Print the entries exactly as given.

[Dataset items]
=== Section Start ===

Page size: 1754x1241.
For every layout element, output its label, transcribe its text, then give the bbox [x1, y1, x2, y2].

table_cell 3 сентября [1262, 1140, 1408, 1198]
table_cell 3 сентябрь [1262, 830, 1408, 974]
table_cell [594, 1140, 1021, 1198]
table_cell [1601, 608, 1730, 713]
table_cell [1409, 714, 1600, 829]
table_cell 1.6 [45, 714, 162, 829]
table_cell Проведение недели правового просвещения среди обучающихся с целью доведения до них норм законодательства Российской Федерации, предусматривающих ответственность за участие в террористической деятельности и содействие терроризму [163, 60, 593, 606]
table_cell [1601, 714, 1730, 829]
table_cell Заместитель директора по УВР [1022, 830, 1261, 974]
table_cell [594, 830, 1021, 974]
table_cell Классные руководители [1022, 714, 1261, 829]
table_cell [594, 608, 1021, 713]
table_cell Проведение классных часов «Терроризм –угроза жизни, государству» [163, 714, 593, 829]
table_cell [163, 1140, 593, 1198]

=== Section End ===

• _Your solution_
Page size: 1754x1241.
For every layout element, output its label, transcribe its text, then give the bbox [x1, y1, x2, y2].

table_cell 3 сентября [1262, 1140, 1408, 1198]
table_cell 3 сентябрь [1262, 830, 1408, 974]
table_cell [594, 1140, 1021, 1198]
table_cell [1601, 608, 1730, 713]
table_cell [1409, 714, 1600, 829]
table_cell 1.6 [45, 714, 162, 829]
table_cell Проведение недели правового просвещения среди обучающихся с целью доведения до них норм законодательства Российской Федерации, предусматривающих ответственность за участие в террористической деятельности и содействие терроризму [163, 60, 593, 606]
table_cell [1601, 714, 1730, 829]
table_cell Заместитель директора по УВР [1022, 830, 1261, 974]
table_cell [594, 830, 1021, 974]
table_cell Классные руководители [1022, 714, 1261, 829]
table_cell [594, 608, 1021, 713]
table_cell Проведение классных часов «Терроризм –угроза жизни, государству» [163, 714, 593, 829]
table_cell [163, 1140, 593, 1198]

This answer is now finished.